Bob Garfield just published a provocative piece on Adage.com discussing the Post-Advertising Age.
Because he's a gifted writer, you should read the whole column. But because we're all ADD'ing through this life, I'll be happy to post some of the most poignant parts:
"Maybe you'd better lean forward. Presently you will be given five reasons to consider something barely imaginable: a post-apocalyptic media world substantially devoid of brand advertising as we have long known it.
It's a world in which Canadian trees are left standing and broadcast towers aren't. It's a world in which consumer engagement occurs without consumer interruption, in which listening trumps dictating, in which the internet is a dollar store for movies and series, in which ad agencies are marginalized and Cannes is deserted in the third week of June. It is a world, to be specific, in which marketing -- and even branding -- are conducted without much reliance on the 30-second spot or glossy spread.

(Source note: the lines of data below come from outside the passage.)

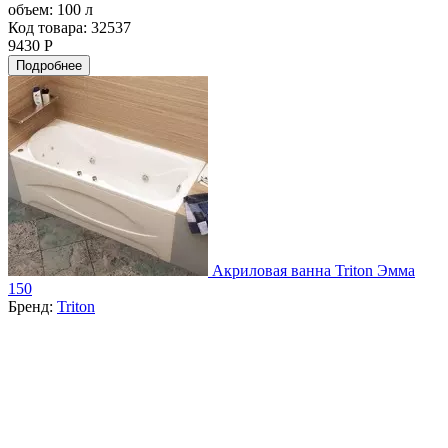
объем:
100 л
Код товара: 32537
9430 Р
Подробнее
Акриловая ванна Triton Эмма
150
Бренд:
Triton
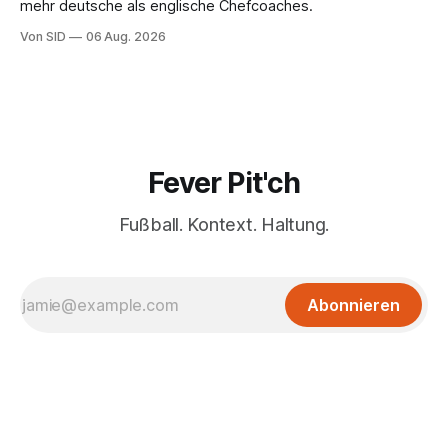
mehr deutsche als englische Chefcoaches.
Von SID
06 Aug. 2026
Fever Pit'ch
Fußball. Kontext. Haltung.
Abonnieren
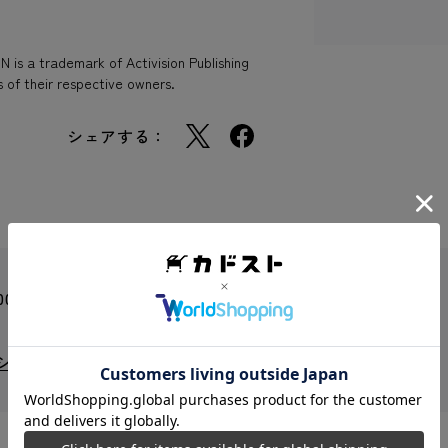
 is a trademark of Activision Publishing
 of their respective owners.
シェアする：
00
』シリーズ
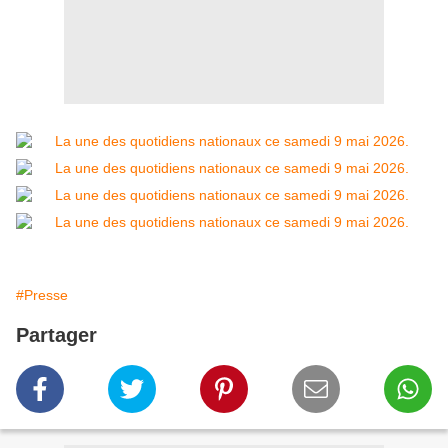
#Presse
Partager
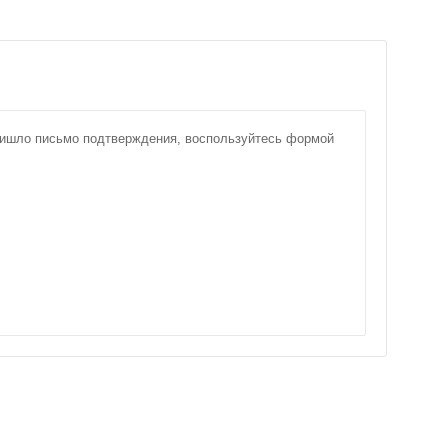
пришло письмо подтверждения, воспользуйтесь формой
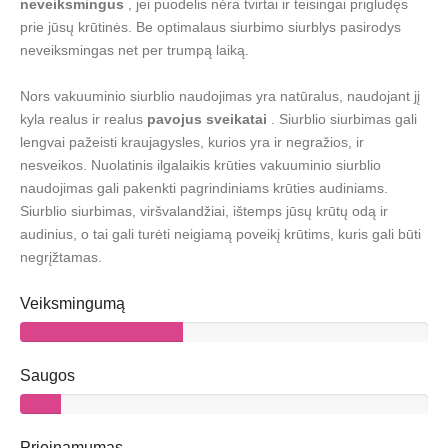
neveiksmingus
, jei puodelis nėra tvirtai ir teisingai prigludęs
prie jūsų krūtinės. Be optimalaus siurbimo siurblys pasirodys
neveiksmingas net per trumpą laiką.
Nors vakuuminio siurblio naudojimas yra natūralus, naudojant jį
kyla realus ir realus
pavojus sveikatai
. Siurblio siurbimas gali
lengvai pažeisti kraujagysles, kurios yra ir negražios, ir
nesveikos. Nuolatinis ilgalaikis krūties vakuuminio siurblio
naudojimas gali pakenkti pagrindiniams krūties audiniams.
Siurblio siurbimas, viršvalandžiai, ištemps jūsų krūtų odą ir
audinius, o tai gali turėti neigiamą poveikį krūtims, kuris gali būti
negrįžtamas.
Veiksmingumą
Saugos
Prieinamumas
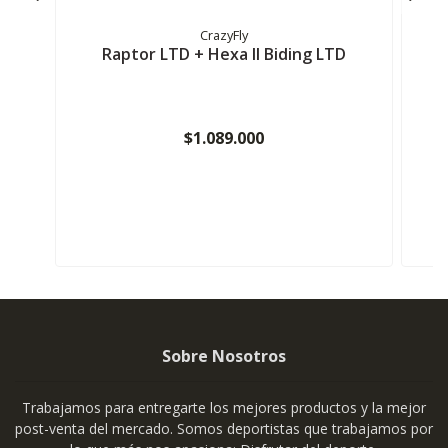
CrazyFly
Raptor LTD + Hexa ll Biding LTD
$1.089.000
Sobre Nosotros
Trabajamos para entregarte los mejores productos y la mejor
post-venta del mercado. Somos deportistas que trabajamos por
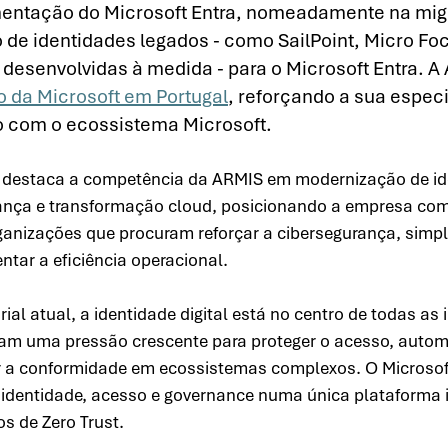
mentação do Microsoft Entra, nomeadamente na mig
 de identidades legados - como SailPoint, Micro Fo
 desenvolvidas à medida - para o Microsoft Entra. A
do da Microsoft em Portugal
, reforçando a sua especi
o com o ecossistema Microsoft. 
 destaca a competência da ARMIS em modernização de id
ança e transformação cloud, posicionando a empresa com
anizações que procuram reforçar a cibersegurança, simpli
tar a eficiência operacional. 
al atual, a identidade digital está no centro de todas as i
am uma pressão crescente para proteger o acesso, automa
r a conformidade em ecossistemas complexos. O Microsoft
 identidade, acesso e governance numa única plataforma in
s de Zero Trust. 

Because nobody is much interested in seeing them, and because soon they will be largely unnecessary.
Perhaps you are already rolling your eyes. Perhaps you believe that vast structures on which vast societies and vast economies depend do not easily lose their primacy. Perhaps you believe that the TV commercial and magazine spread -- and radio spot and newspaper classified -- are forever and immutable, like the planets orbiting the sun. Good for you.

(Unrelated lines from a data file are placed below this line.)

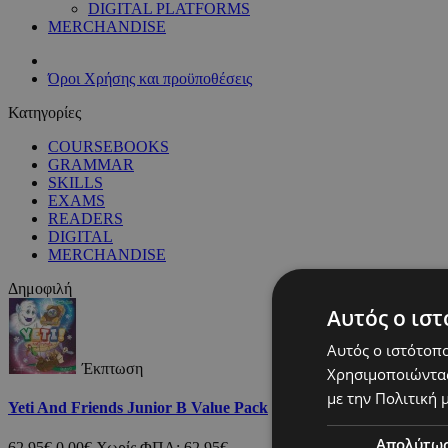
DIGITAL PLATFORMS
MERCHANDISE
Όροι Χρήσης και προϋποθέσεις
Κατηγορίες
COURSEBOOKS
GRAMMAR
SKILLS
EXAMS
READERS
DIGITAL
MERCHANDISE
Δημοφιλή
Αυτός ο ιστ
Αυτός ο ιστότοπο
Έκπτωση
Χρησιμοποιώντας
με την Πολιτική μ
Yeti And Friends Junior B Value Pack
Απολύτω
62,95€
0,00€
Χωρίς ΦΠΑ: 62,95€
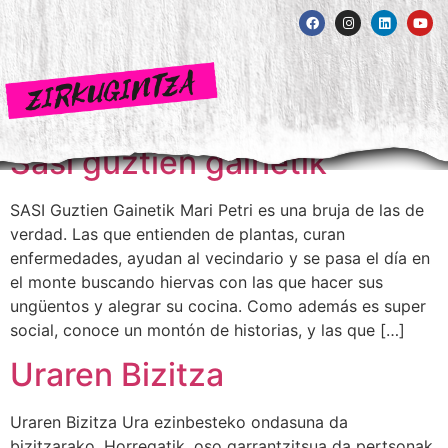
Sasi guztien gainetik
SASI Guztien Gainetik Mari Petri es una bruja de las de
verdad. Las que entienden de plantas, curan
enfermedades, ayudan al vecindario y se pasa el día en
el monte buscando hiervas con las que hacer sus
ungüentos y alegrar su cocina. Como además es super
social, conoce un montón de historias, y las que […]
Uraren Bizitza
Uraren Bizitza Ura ezinbesteko ondasuna da
bizitzarako. Horregatik, oso garrantzitsua da pertsonak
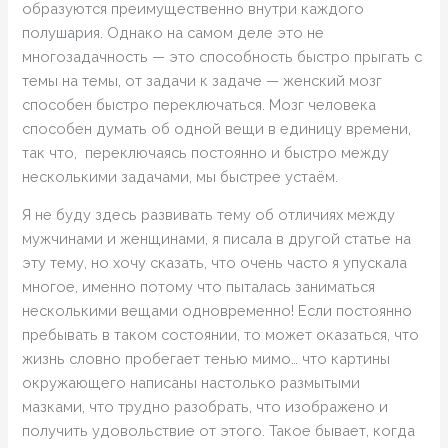
образуются преимущественно внутри каждого
полушария.
Однако на самом деле это не
многозадачность — это способность быстро прыгать с
темы на темы, от задачи к задаче — женский мозг
способен быстро переключаться. Мозг человека
способен думать об одной вещи в единицу времени,
так что, переключаясь постоянно и быстро между
несколькими задачами, мы быстрее устаём.
Я не буду здесь развивать тему об отличиях между
мужчинами и женщинами, я писала в другой статье на
эту тему, но хочу сказать, что очень часто я упускала
многое, именно потому что пыталась заниматься
несколькими вещами одновременно! Если постоянно
пребывать в таком состоянии, то может оказаться, что
жизнь словно пробегает тенью мимо… что картины
окружающего написаны настолько размытыми
мазками, что трудно разобрать, что изображено и
получить удовольствие от этого. Такое бывает, когда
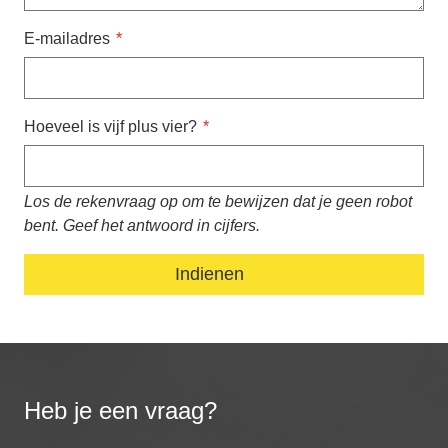
E-mailadres
Hoeveel is vijf plus vier?
Los de rekenvraag op om te bewijzen dat je geen robot
bent. Geef het antwoord in cijfers.
Heb je een vraag?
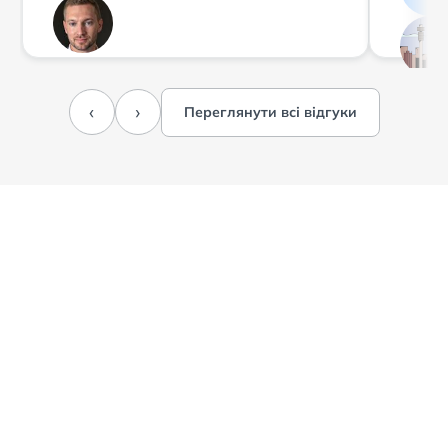
‹
›
Переглянути всі відгуки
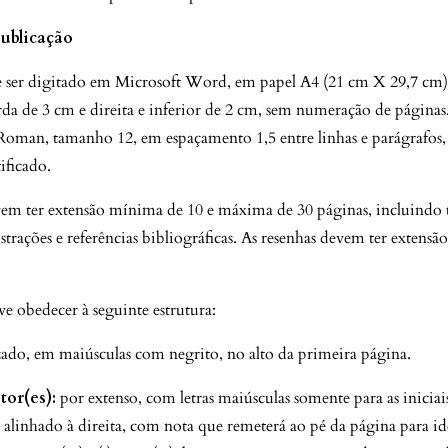
ublicação
e ser digitado em Microsoft Word, em papel A4 (21 cm X 29,7 cm
rda de 3 cm e direita e inferior de 2 cm, sem numeração de páginas
oman, tamanho 12, em espaçamento 1,5 entre linhas e parágrafos
ificado.
vem ter extensão mínima de 10 e máxima de 30 páginas, incluindo 
ustrações e referências bibliográficas. As resenhas devem ter extens
ve obedecer à seguinte estrutura:
zado, em maiúsculas com negrito, no alto da primeira página.
or(es):
por extenso, com letras maiúsculas somente para as iniciais
, alinhado à direita, com nota que remeterá ao pé da página para id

Now, say hello to Pluto -- the suddenly former planet. Forever and immutable, it turns out, are subject to demotion. This could be grim news for the agency business, which continues its erratic Pluto-like orbit around marketing budgets as if unaware that it has lost its stature -- and its relevance is next to go. In due course, you shall see how circumstances have conspired to threaten its place on the cosmic map altogether."
"Nor does the disruption end there. Since spring 2005, according to Magna Global USA, DVR penetration has doubled to 20% from 10%, and Forrester Research predicts it will reach half of U.S. households within three years -- well beyond the threshold at which 40% of advertisers say they will dramatically reduce their TV buys. Meanwhile, after years of steady growth in spite of steadily declining audiences, the broadcast-upfront market last year was down 5%. Coca-Cola, never a big upfront player, pulled out altogether. So did Johnson & Johnson, which shifted $250 million online. According to TNS, General Motors slashed $600 million from its 2006 ad spend. Is somebody nervous? Half of the 109 national advertisers surveyed by Forrester in 2006 said their ad agencies and media agencies were "ill-equipped" to deal with changes in the TV environment."

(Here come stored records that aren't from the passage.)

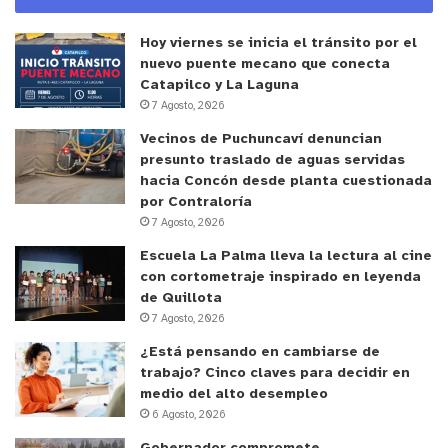
Hoy viernes se inicia el tránsito por el
nuevo puente mecano que conecta
Catapilco y La Laguna
7 Agosto, 2026
Vecinos de Puchuncaví denuncian
presunto traslado de aguas servidas
hacia Concón desde planta cuestionada
por Contraloría
7 Agosto, 2026
Escuela La Palma lleva la lectura al cine
con cortometraje inspirado en leyenda
de Quillota
7 Agosto, 2026
¿Está pensando en cambiarse de
trabajo? Cinco claves para decidir en
medio del alto desempleo
6 Agosto, 2026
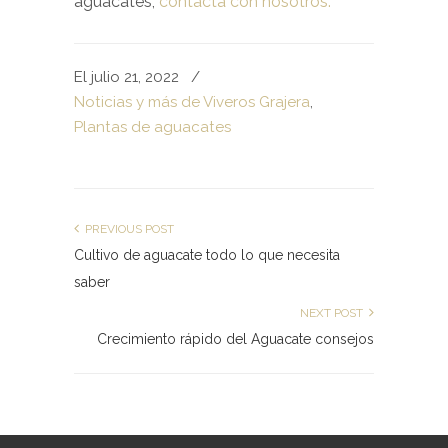
aguacates,
contacta con nosotros.
El julio 21, 2022
/
Noticias y más de Viveros Grajera
,
Plantas de aguacates
PREVIOUS POST
Cultivo de aguacate todo lo que necesita
saber
NEXT POST
Crecimiento rápido del Aguacate consejos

"Mass media, of course, do not exist in a vacuum. They have a perfect symbiotic relationship with mass marketing. Advertising underwrites the content. The content delivers audience. Audiences receive the marketing messages and patronize the advertisers, and so on in what for centuries was an efficient cycle of economic life. The first element of Chaos presumes the fragmentation of mass media creates a different sort of cycle: an inexorable death spiral, in which audience fragmentation and ad-avoidance hardware lead to an exodus of advertisers, leading in turn to an exodus of capital, leading to a decline in the quality of content, leading to further audience defection, leading to further advertiser defection and so on to oblivion. The refugees -- audience and marketers alike -- flee to the internet. There they encounter the second, and more ominous, Chaos component: the internet's awkward infancy.
The online space isn't remotely developed enough -- nor will it be anytime soon -- to absorb the advertising budgets of the top 100 marketers, to match the reach of traditional media or to fulfill the content desires of the audience. (Maybe viewers no longer demand their MTV, but what remains of the mass audience is in no hurry to surrender its Los Angeles Times and "Lost.") A collapsing old model. An unconstructed new model. Paralyzed marketers. Disenchanted consumers. It's all so ... chaotic."
(...)"Microsoft allocated to the introduction of its Vista operating system, 30% went online. If every national advertiser did the same tomorrow, Madison Avenue and Hollywood wouldn't be chaotic. They would be Pluto, relegated to some barren, subordinate outer orbit of the economy. And a lot of people would be singing a different tune."
Interesting stuff. I saw him speak tonight at the iMediaconnection Breakthrough Conference, and I was especially fascinated by the comparisons to the recent demise of the (former) planet Pluto and quotes from industry pros as well as folks like Bill Gates chiming in. This is a must read for anyone involved in the advertising industry. And make no mistake; if you work with digital signage, you are in the advertising industry as well. More than you think. I will have to let this piece sink in for a few days and will comment further on it. Until then, read it.